Accusations by American scientists that his earlier work in Shenzhen grossly violated medical ethics, he added, show why the United States will lose the race in biomedicine.
The aura of mystery surrounding Dr. He also extends to his private life. In early 2024, he married Kathy Tai, a Chinese-Canadian biotech entrepreneur, but they soon separated after she was banned from entering China in May.
Tai runs the startup Manhattan Genomics, which claims to be working to develop “safe and ethical gene-correction therapies,” and shares Dr. He’s belief that China has the potential to lead the future of this technology.
She said the United States still has the advantage, but added that "China has historically demonstrated an extremely rapid application of technologies at the frontier of what is possible, particularly in medicine, and benefits from less regulation."
She refused to discuss the reasons for her ban on entering China, as well as to comment on a cryptic message she posted on X.com, in which she stated: “China thinks I’m a CIA agent, and the US thinks I’m a CCP agent.”
Chinese President Xi Jinping has set a goal of making China a global leader in science and technology by 2049, the 100th anniversary of the Communist Party's rise to power. The government is investing heavily in developing what it calls "genetic engineering technologies."
In a speech to the Chinese Academy of Sciences in 2019, Xi declared that “we must not allow bureaucracy to tie the hands and feet of scientists and endless reports and approvals to stifle their energy.”
New regulations issued by the State Council, China's government, in September prohibit the editing of DNA in human reproductive cells, such as sperm, eggs or embryos - precisely the kind of research Dr. He was conducting before his arrest in Shenzhen.
However, the regulations also leave room for such work, stating that a state health authority will oversee all research that “manipulates human reproductive cells, zygotes or embryos and implants them into the human body for development.”
Dr He said the new rules were unclear on whether the creation of genetically modified babies would be allowed in the future, but he saw them as "a sign that China is opening up in this area".
In another possible sign of a shift in attitude, Chinese scientists who signed an open letter condemning his work in 2019 have now largely gone silent. Messages sent by The New York Times to the 20 signatories asking whether they still stood by their earlier condemnation went unanswered.
Harlbat said China's scientific ambitions could explain why Dr. He is "not treated like an ex-con" and why he is allowed to freely express his enthusiastic views.
Dr He said he was very proud to have created "healthy, beautiful babies" in Shenzhen - twins he calls Lulu and Nana, as well as a third girl, Emi - for two sets of parents. In all three cases, the father was HIV-positive.

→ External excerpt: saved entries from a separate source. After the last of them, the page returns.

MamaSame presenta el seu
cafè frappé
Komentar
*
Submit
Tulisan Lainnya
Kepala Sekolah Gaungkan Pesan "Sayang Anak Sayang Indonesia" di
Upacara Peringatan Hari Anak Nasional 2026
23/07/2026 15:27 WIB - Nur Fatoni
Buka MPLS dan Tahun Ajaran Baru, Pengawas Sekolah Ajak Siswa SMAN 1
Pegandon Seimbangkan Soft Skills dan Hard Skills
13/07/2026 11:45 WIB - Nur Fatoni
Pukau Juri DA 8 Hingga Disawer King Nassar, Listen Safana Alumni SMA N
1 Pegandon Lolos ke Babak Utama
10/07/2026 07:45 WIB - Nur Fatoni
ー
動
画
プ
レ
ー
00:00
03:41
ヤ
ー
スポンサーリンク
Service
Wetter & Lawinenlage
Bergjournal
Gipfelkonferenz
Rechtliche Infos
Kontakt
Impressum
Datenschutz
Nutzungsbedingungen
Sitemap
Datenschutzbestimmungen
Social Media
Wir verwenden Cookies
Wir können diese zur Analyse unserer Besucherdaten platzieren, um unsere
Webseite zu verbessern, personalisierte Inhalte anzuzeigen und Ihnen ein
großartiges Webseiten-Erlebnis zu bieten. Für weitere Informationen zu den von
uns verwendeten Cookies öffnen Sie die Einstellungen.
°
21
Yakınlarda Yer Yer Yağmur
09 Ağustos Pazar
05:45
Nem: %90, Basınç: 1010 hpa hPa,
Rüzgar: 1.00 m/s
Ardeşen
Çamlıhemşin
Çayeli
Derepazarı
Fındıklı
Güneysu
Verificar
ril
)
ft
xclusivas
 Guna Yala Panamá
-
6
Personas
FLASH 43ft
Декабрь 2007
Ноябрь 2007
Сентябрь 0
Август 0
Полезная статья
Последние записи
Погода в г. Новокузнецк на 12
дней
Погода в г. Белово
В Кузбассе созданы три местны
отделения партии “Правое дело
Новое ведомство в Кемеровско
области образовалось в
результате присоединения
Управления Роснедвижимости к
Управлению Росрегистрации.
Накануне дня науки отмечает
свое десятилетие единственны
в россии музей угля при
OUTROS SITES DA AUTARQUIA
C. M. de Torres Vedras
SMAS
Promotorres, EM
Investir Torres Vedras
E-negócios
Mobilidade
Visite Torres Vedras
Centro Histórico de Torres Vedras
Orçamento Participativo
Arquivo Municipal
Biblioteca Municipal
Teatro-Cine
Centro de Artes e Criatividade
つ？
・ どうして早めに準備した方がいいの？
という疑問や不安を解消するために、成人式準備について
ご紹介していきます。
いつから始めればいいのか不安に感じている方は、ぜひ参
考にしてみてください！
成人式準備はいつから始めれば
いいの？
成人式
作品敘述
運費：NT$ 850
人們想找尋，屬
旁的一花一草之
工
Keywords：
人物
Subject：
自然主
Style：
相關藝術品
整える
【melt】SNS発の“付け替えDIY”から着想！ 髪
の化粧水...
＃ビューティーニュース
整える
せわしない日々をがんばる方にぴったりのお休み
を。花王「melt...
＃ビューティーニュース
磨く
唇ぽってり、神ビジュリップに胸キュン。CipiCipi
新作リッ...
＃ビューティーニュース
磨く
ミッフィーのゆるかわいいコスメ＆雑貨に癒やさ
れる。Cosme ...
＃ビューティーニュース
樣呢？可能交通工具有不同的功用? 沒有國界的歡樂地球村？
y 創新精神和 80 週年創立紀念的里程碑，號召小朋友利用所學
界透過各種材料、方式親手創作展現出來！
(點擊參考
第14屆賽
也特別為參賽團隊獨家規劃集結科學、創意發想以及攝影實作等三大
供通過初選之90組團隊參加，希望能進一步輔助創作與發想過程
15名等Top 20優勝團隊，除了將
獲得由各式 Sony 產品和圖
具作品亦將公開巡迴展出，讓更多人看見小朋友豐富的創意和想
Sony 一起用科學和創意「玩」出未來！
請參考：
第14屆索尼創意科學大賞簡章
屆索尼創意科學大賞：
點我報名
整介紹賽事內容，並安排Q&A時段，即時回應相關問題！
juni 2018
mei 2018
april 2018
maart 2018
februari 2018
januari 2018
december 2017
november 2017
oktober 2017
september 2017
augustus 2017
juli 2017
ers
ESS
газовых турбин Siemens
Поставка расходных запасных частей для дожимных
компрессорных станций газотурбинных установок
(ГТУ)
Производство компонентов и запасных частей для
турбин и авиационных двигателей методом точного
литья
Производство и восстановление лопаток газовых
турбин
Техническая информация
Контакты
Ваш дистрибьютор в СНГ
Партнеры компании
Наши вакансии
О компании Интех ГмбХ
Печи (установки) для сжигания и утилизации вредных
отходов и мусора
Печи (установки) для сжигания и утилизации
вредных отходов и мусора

The girls' whereabouts are being kept secret, and their health has not been independently verified. "I will not put them in a cage and let people take their blood and dissect them. They are human beings, don't treat them like mice," said Dr. He.

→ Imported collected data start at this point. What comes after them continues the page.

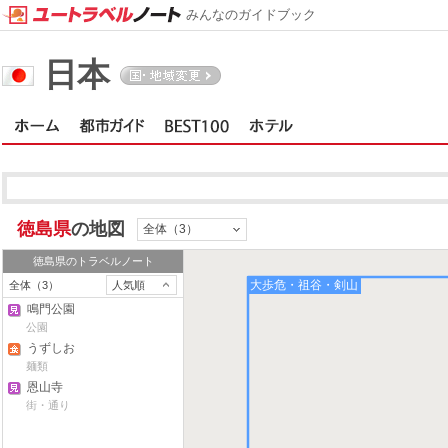
みんなのガイドブック
日本
徳島県
の地図
全体（3）
徳島県
のトラベルノート
大歩危・祖谷・剣山
全体（3）
人気順
鳴門公園
公園
うずしお
麺類
恩山寺
街・通り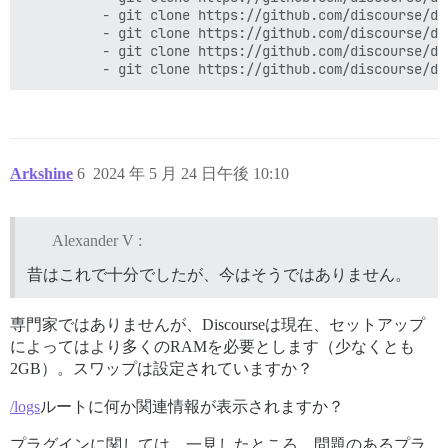
          - git clone https://github.com/discourse/di
          - git clone https://github.com/discourse/di
          - git clone https://github.com/discourse/dis
Arkshine
6
2024 年 5 月 24 日午後 10:10
Alexander V :
昔はこれで十分でしたが、今はそうではありません。
専門家ではありませんが、Discourseは現在、セットアップ
によってはより多くのRAMを必要とします（少なくとも
2GB）。スワップは設定されていますか？
/logs
ルートに何か関連情報が表示されますか？
プラグインに関しては、一見したところ、問題のあるプラ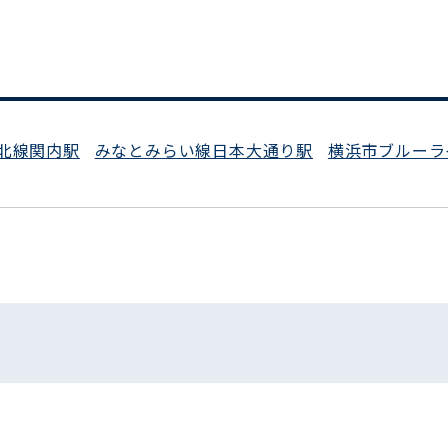
北線関内駅
みなとみらい線日本大通り駅
横浜市ブルーラ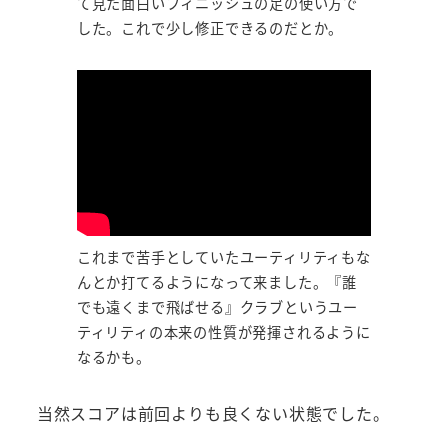
て見た面白いフィニッシュの足の使い方で
した。これで少し修正できるのだとか。
これまで苦手としていたユーティリティもな
んとか打てるようになって来ました。『誰
でも遠くまで飛ばせる』クラブというユー
ティリティの本来の性質が発揮されるように
なるかも。
当然スコアは前回よりも良くない状態でした。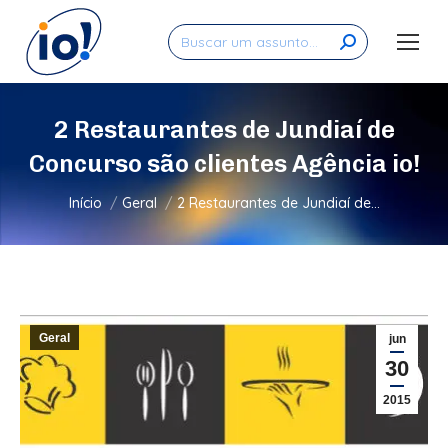
Search:
2 Restaurantes de Jundiaí de
Concurso são clientes Agência io!
Você está aqui:
Início
Geral
2 Restaurantes de Jundiaí de…
Geral
jun
30
2015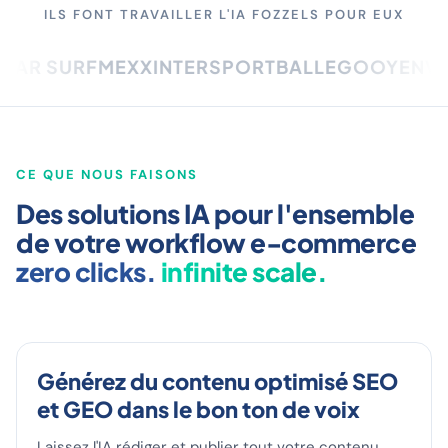
ILS FONT TRAVAILLER L'IA FOZZELS POUR EUX
R SURF
MEXX
INTERSPORT
BALLEGOOYEN
VAN D
CE QUE NOUS FAISONS
Des solutions IA pour l'ensemble
de votre workflow e-commerce
zero clicks.
infinite scale.
Générez du contenu optimisé SEO
et GEO dans le bon ton de voix
Laissez l'IA rédiger et publier tout votre contenu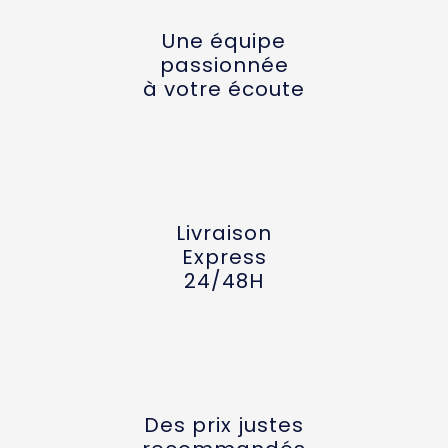
Une équipe
passionnée
à votre écoute
Livraison
Express
24/48H
Des prix justes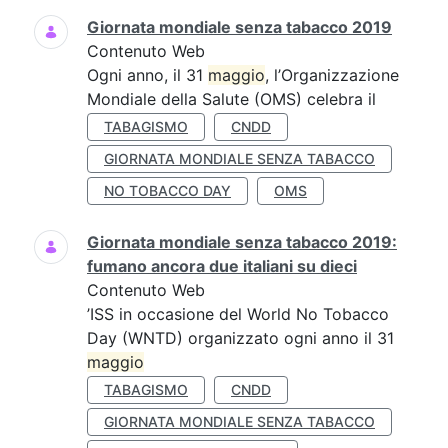
Giornata mondiale senza tabacco 2019
Contenuto Web
Ogni anno, il 31
maggio
, l’Organizzazione
Mondiale della Salute (OMS) celebra il
TABAGISMO
CNDD
GIORNATA MONDIALE SENZA TABACCO
NO TOBACCO DAY
OMS
Giornata mondiale senza tabacco 2019:
fumano ancora due italiani su dieci
Contenuto Web
’ISS in occasione del World No Tobacco
Day (WNTD) organizzato ogni anno il 31
maggio
TABAGISMO
CNDD
GIORNATA MONDIALE SENZA TABACCO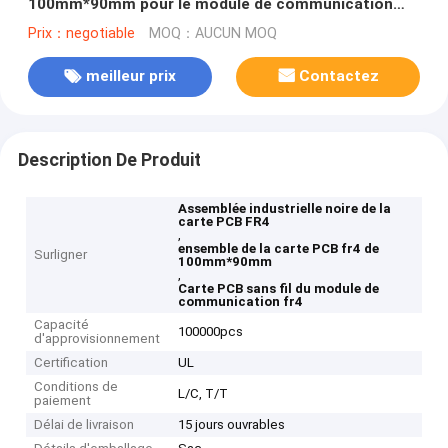
100mm*90mm pour le module de communication
sans fil
Prix：negotiable
MOQ：AUCUN MOQ
meilleur prix
Contactez
Description De Produit
Assemblée industrielle noire de la
carte PCB FR4
,
ensemble de la carte PCB fr4 de
Surligner
100mm*90mm
,
Carte PCB sans fil du module de
communication fr4
Capacité
100000pcs
d'approvisionnement
Certification
UL
Conditions de
L/C, T/T
paiement
Délai de livraison
15 jours ouvrables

That at least some influential circles in the Chinese establishment view his work favorably was clear as early as November 2018, when news broke of the birth of the first genetically modified babies. The People's Daily, the official mouthpiece of the Communist Party, published an article stating that twins had been born from embryos whose genes Dr. He had edited using CRISPR technology.

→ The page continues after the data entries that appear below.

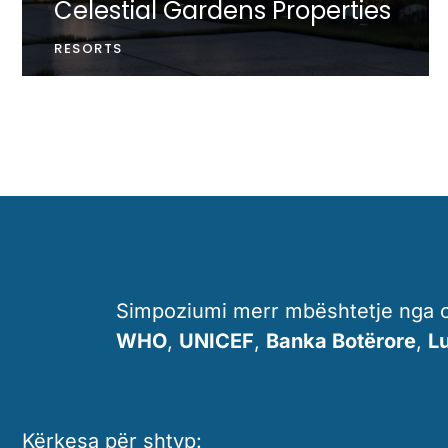
Celestial Gardens Properties
RESORTS
Simpoziumi merr mbështetje nga or
WHO
,
UNICEF
,
Banka Botërore
,
L
Kërkesa për shtyp: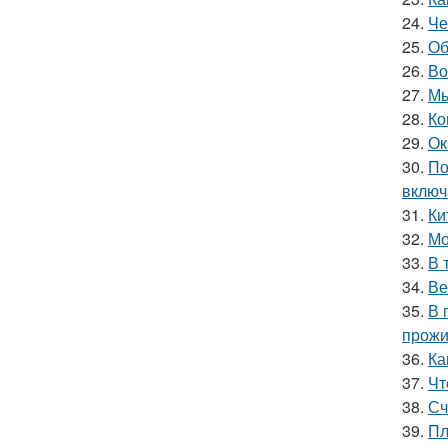
24.
Че
25.
Об
26.
Во
27.
Мы
28.
Ко
29.
Ок
30.
По
включ
31.
Ки
32.
Мо
33.
В 
34.
Ве
35.
В 
прожи
36.
Ка
37.
Чт
38.
Сч
39.
Пл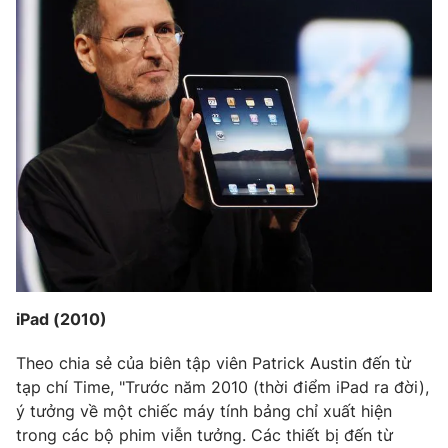
Photo
Infographic
Video
Shorts video
VTV Money
VTV Thể thao
VTV Sức khoẻ
Bất động sản
Thị trường 24h
Tấm lòng Việt
iPad (2010)
VTV4
Vươn mình bằng AI
Theo chia sẻ của biên tập viên Patrick Austin đến từ
VTV9
VTV8
tạp chí Time, "Trước năm 2010 (thời điểm iPad ra đời),
ý tưởng về một chiếc máy tính bảng chỉ xuất hiện
trong các bộ phim viễn tưởng. Các thiết bị đến từ
Liên hệ tòa soạn
English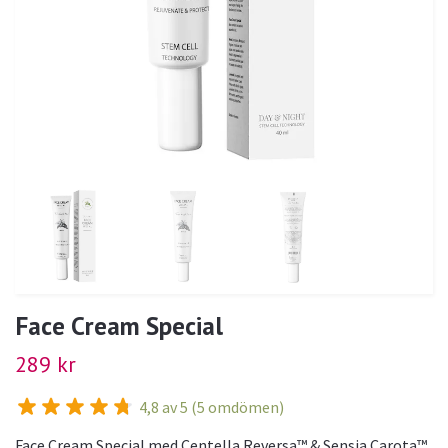
Face Cream Special
289 kr
4,8 av 5 (5 omdömen)
Face Cream Special med Centella Reversa™ & Sensia Carota™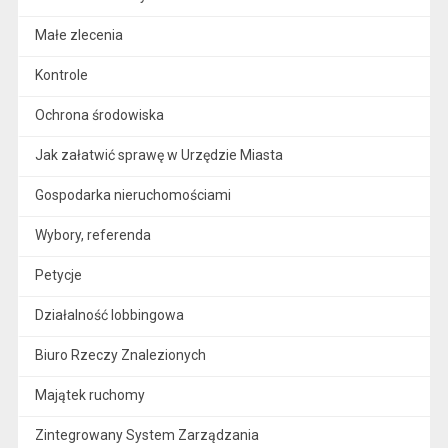
Małe zlecenia
Kontrole
Ochrona środowiska
Jak załatwić sprawę w Urzędzie Miasta
Gospodarka nieruchomościami
Wybory, referenda
Petycje
Działalność lobbingowa
Biuro Rzeczy Znalezionych
Majątek ruchomy
Zintegrowany System Zarządzania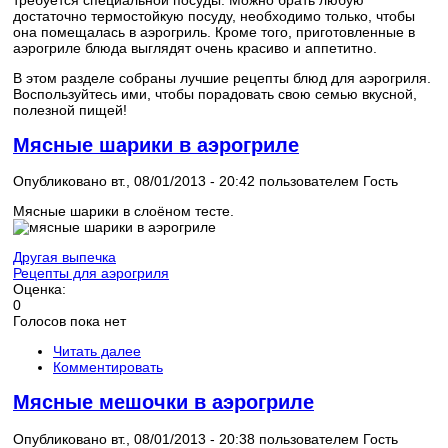
достаточно термостойкую посуду, необходимо только, чтобы
она помещалась в аэрогриль. Кроме того, приготовленные в
аэрогриле блюда выглядят очень красиво и аппетитно.
В этом разделе собраны лучшие рецепты блюд для аэрогриля.
Воспользуйтесь ими, чтобы порадовать свою семью вкусной,
полезной пищей!
Мясные шарики в аэрогриле
Опубликовано вт., 08/01/2013 - 20:42 пользователем
Гость
Мясные шарики в слоёном тесте.
Другая выпечка
Рецепты для аэрогриля
Оценка:
0
Голосов пока нет
Читать далее
Комментировать
Мясные мешочки в аэрогриле
Опубликовано вт., 08/01/2013 - 20:38 пользователем
Гость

The newspaper declared their birth as “China’s historic breakthrough in applying gene editing technology to prevent disease.”
The text was quickly removed, published on the eve of an international conference on genome editing in Hong Kong, when conference participants reacted violently to the news of what Dr. He had done.
It was then that some people called him the Chinese Dr. Frankenstein. He said he considered the nickname unfair because, unlike the fictional scientist and his monster, he "never killed anyone" and only "made his parents happy."
Although he initially resented the nickname, he has now accepted it and for a time used it in the biography of his X network account.
"I like that name now because it shows that I have a superpower," he said.